Again, this gets into me not being a lawyer and this not being legal advice, but I think context and what would be considered reasonable for the context is worth looking at. From my understanding, these are mapping files with embedded metadata that are intended to be used as such and did not have a separate license file to begin with, I think that you could probably just continue to follow that pattern if it seems like that's what the authors originally intended. For you unchecked items:
a copyright notice: how would that look like?
Well, in the metadata you are already letting people know that the material is copyrighted under CC license by the authors, so that seems like most of it. I think that if you end up having a LICENSE file around or other copyright notices that you'd include them, if necessary. I'd assume that could be automatically generated from the metadata.a notice that refers to the disclaimer of warranties: how would that look like?
From the CC Best Practices wiki page:Lastly, is there anything else I should know before I use it?
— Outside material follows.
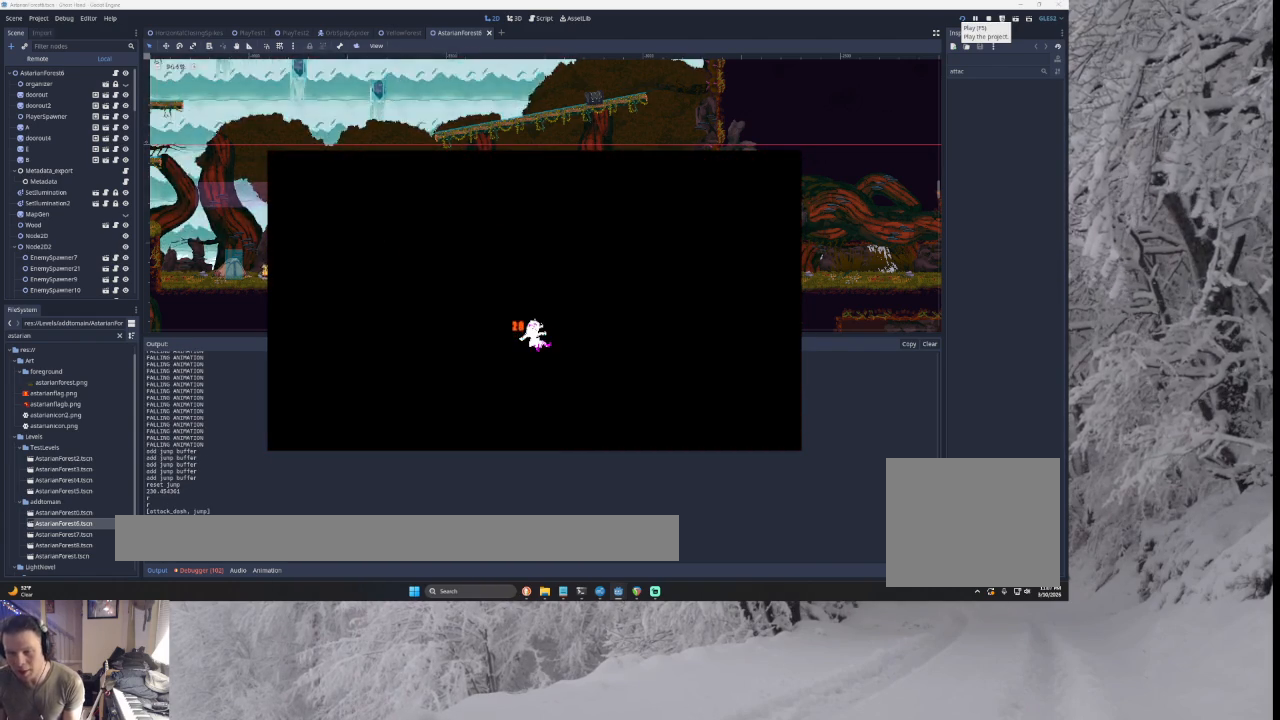
{"buttons": [], "left_stick": "center", "right_stick": "center", "events": []}
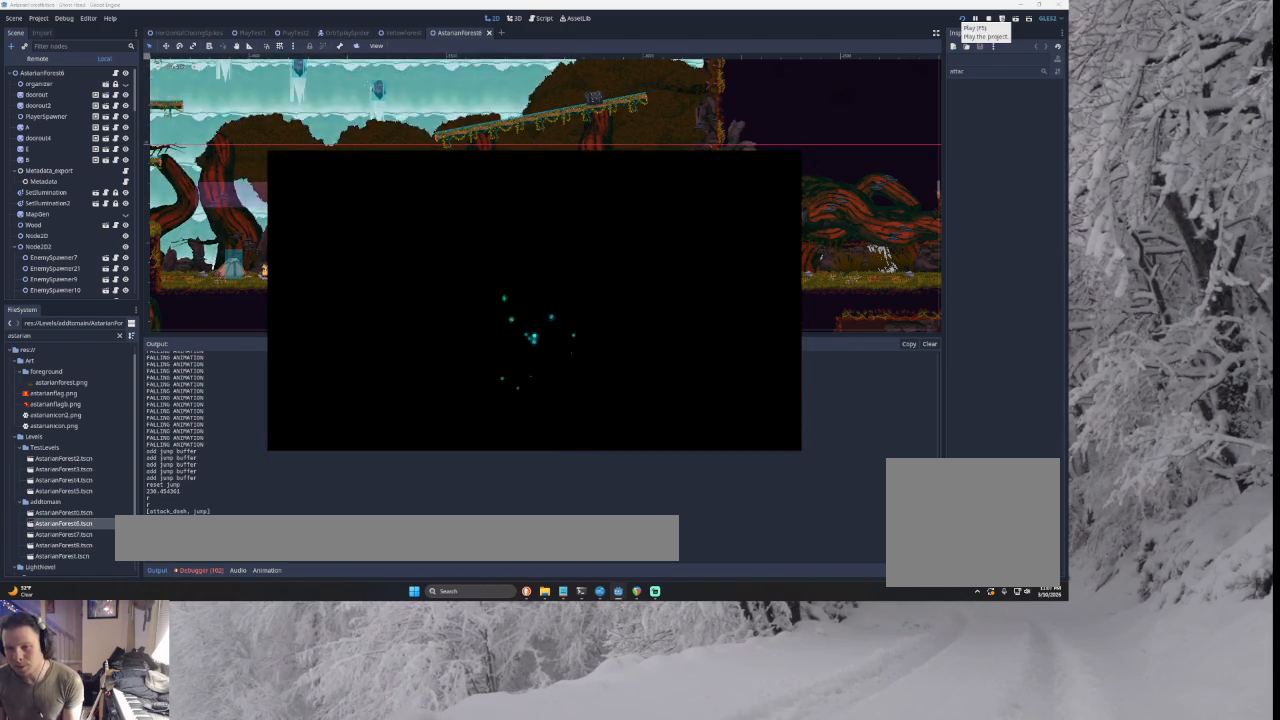
{"buttons": [], "left_stick": "center", "right_stick": "center", "events": []}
When you accessed the material originally did it come with any copyright notices; a notice that refers to the disclaimer of warranties; or a notice of previous modifications? (That was a mouthful!) Because that kind of legal mumbo jumbo is actually pretty important to potential users of the material. So best practice is to just retain all of that stuff by copying and pasting such notices into your attribution. Don't make it anymore complicated than it is -- just pass on any info you think is important.Implied there is that if it isn't there, you don't need it--it's all about respecting the wishes of the authors. I would also point out that there is a disclaimer of warranties in the license itself as well (Section 5), so unless the original author needed/wanted something more, that may suffice.
indicate if You modified the Licensed Material and retain an indication of any previous modifications
aren't you already doing this with thederived_fromfield? You capture both the fact that it was modified and what the data streams are. I don't think this is asking for a diff (see the Best Practices examples from before).
To take a little step up from the details, the point of all these licenses is to understand and then respect the wishes of the authors/copyright holders within the context that all this is taking place of their data. I think that if you are taking all this into account and working with clear CC licenses and going along with their terms that you are unlikely to run into issues as this is exactly the kinds of things that the authors wanted for their work in the first place: credit and passing it along to the next person with the same rights.
Ok. This is very helpful. I am assuming that as long as there is no metadata element that captures additional stuff like warranties and anything beyond cc on the copyright issue, then I don't need to worry about copying it. We simply restrict the potential of data providers to express themselves to a simple reference to a license, and that we will preserve. If users in the future need to express more than that, they will first have to request a suitable metadata element, and then we can refer back to this issue here.
I know that restricting the metadata, legally, is probably not enough. If somewhen were to publish a mapping file with a LICENSE.md that would probably overrule all of what I posit here, but the idea here should be that the data files are self-contained, so no information relevant to their usage should live outside of it.
Thank you very much @kltm!
@matentzn That's pretty much my lay read of it. Of course, this would only be for talking about CC BY 4.0 and CC0. Trouble could happen if people do things like say "refer to the license in this directory" and the like, but as long as the license is just a URL, it makes keeping the reference easy.